By definition, if $\boldsymbol{w}$ is a is a mean zero $\br{\sigma, \boldsymbol{P}}$ sub-Gaussian random vector, $\boldsymbol{w}^{\top} \boldsymbol{u}$ is $\sigma^2 \boldsymbol{u}^{\top} \boldsymbol{P} \boldsymbol{u}$ sub-Gaussian. Therefore, 
\[ \boldsymbol{u}^{\top} \mathrm{Cov}(\boldsymbol{w}) \boldsymbol{u} = \mathrm{Var}(\boldsymbol{w}^{\top} \boldsymbol{u}) \leq \sigma^2 \boldsymbol{u}^{\top} \boldsymbol{P} \boldsymbol{u}
\]
as desired. 

Similarly, if $\boldsymbol{w}$ is a is a mean zero $\br{\nu, \alpha, \boldsymbol{P}}$ sub-exponential random vector, $\boldsymbol{w}^{\top} \boldsymbol{u}$ is $(\nu \sqrt{\boldsymbol{u}^{\top} \boldsymbol{P} \boldsymbol{u}}, \alpha \sqrt{\boldsymbol{u}^{\top} \boldsymbol{P} \boldsymbol{u}})$ sub-exponential. By Lemma~\ref{lem:subexp-var}, 
\[ \boldsymbol{u}^{\top} \mathrm{Cov}(\boldsymbol{w}) \boldsymbol{u} = \mathrm{Var}(\boldsymbol{w}^{\top} \boldsymbol{u}) \leq \frac{3}{2} \nu^2 \boldsymbol{u}^{\top} \boldsymbol{P} \boldsymbol{u}.
\]
\end{proof}
 

\begin{lemma}
\label{lem:epsilon}
For all $i \in [n]$ 
\begin{enumerate}
    \item $\epsilon_i$ is sub-Gaussian with $\sigma = 1$, and
    \item $\epsilon_i$ is $(4\sqrt{Aq}, 2/B)$ sub-exponential for any $A,B > 0$ satisfying $e^x < 1 + x + Ax^2$ for $x < B$.
\end{enumerate}
\end{lemma}
\begin{proof}
For the first claim, note that a random variable bounded in $[a, b]$ is sub-Gaussian with $\sigma^2 = \frac{(b-a)^2}{4}$. 
To prove second claim, we have
\begin{align*}
\exp(\lambda \epsilon_i) &= \tilde{q} \exp(2 \lambda(1-\tilde{q})) + (1-\tilde{q}) \exp(-2 \lambda \tilde{q}) \\
&= \exp(-2 \lambda \tilde{q}) (1 + \tilde{q}(\exp(2 \lambda)-1) ) \\
& < \exp \br{-2 \lambda \tilde{q}} \exp \br{\tilde{q}(\exp(2 \lambda)-1) )} \\
& \leq \exp \br{\tilde{q} A (2 \lambda)^2},
\end{align*}
for $2\lambda < B.$ The last step follows from $e^x \leq 1+ x + Ax^2$ for $x <B.$
Recall that $\tilde{q} < 2q$, we have
$$
\exp(\lambda \epsilon_i) \leq \exp \br{ \frac{16qA\lambda^2}{2}} 
$$
for $\lambda < B/2$ as desired.

→ SUPPLIED MATERIAL:

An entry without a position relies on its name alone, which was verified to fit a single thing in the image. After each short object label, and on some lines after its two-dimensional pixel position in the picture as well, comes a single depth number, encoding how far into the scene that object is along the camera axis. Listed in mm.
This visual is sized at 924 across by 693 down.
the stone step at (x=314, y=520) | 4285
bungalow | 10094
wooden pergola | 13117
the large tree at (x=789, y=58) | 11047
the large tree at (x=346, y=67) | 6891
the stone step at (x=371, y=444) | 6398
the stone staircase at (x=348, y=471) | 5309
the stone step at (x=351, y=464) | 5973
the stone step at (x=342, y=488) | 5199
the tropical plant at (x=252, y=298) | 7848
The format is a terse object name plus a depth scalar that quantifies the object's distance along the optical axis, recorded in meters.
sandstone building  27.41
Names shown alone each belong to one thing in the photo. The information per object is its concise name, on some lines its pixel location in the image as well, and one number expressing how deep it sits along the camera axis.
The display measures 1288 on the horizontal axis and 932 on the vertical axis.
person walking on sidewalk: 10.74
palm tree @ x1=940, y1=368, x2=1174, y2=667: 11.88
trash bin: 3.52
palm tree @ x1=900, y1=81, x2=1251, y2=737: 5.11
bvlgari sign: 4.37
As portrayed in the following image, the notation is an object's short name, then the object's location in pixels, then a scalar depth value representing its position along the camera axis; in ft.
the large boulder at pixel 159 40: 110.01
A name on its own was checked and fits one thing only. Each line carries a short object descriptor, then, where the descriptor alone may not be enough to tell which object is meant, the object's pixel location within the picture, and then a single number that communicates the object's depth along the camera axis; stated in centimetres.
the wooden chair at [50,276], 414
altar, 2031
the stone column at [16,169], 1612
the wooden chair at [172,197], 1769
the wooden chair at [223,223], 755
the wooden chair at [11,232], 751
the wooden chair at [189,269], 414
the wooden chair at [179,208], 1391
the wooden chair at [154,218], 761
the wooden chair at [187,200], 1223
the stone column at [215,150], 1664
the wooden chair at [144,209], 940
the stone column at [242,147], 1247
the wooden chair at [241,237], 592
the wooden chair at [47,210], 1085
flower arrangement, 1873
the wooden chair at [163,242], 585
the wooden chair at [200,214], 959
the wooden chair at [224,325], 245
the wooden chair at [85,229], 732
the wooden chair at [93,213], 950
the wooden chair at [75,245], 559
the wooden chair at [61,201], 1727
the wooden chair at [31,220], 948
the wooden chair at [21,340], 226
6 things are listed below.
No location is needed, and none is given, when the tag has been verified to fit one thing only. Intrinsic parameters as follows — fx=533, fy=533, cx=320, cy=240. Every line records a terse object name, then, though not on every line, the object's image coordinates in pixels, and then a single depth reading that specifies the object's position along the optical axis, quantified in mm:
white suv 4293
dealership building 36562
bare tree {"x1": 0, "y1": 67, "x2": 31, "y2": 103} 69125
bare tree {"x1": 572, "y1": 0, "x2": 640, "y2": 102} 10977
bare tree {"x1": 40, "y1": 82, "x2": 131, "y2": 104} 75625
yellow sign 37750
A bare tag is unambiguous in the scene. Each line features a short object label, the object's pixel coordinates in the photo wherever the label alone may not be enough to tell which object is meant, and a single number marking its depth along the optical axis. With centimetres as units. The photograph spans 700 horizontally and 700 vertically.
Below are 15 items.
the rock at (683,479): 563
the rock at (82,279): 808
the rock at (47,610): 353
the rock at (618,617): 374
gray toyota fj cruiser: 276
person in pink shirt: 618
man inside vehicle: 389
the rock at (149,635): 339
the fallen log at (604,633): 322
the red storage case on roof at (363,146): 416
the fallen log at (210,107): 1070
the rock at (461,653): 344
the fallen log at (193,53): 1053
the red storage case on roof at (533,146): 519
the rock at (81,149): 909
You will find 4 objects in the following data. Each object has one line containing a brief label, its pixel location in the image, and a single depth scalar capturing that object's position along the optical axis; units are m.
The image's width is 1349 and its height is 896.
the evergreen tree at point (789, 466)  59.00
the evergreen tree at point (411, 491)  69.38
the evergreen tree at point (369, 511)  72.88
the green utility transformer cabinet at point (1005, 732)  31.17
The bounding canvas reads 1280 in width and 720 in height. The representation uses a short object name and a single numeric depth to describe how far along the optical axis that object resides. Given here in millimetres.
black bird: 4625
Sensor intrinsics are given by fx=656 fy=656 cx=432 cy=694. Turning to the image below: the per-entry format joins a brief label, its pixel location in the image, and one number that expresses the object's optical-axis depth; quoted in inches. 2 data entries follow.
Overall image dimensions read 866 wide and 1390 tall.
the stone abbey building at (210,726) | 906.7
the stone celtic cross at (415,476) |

→ EXERCISE DETAILS: Name every LaTeX environment that the proof excerpt opens with a \begin command. The data plays no part in this work.

→ RESPONSE TO THE TASK: lemma, enumerate, proof, align*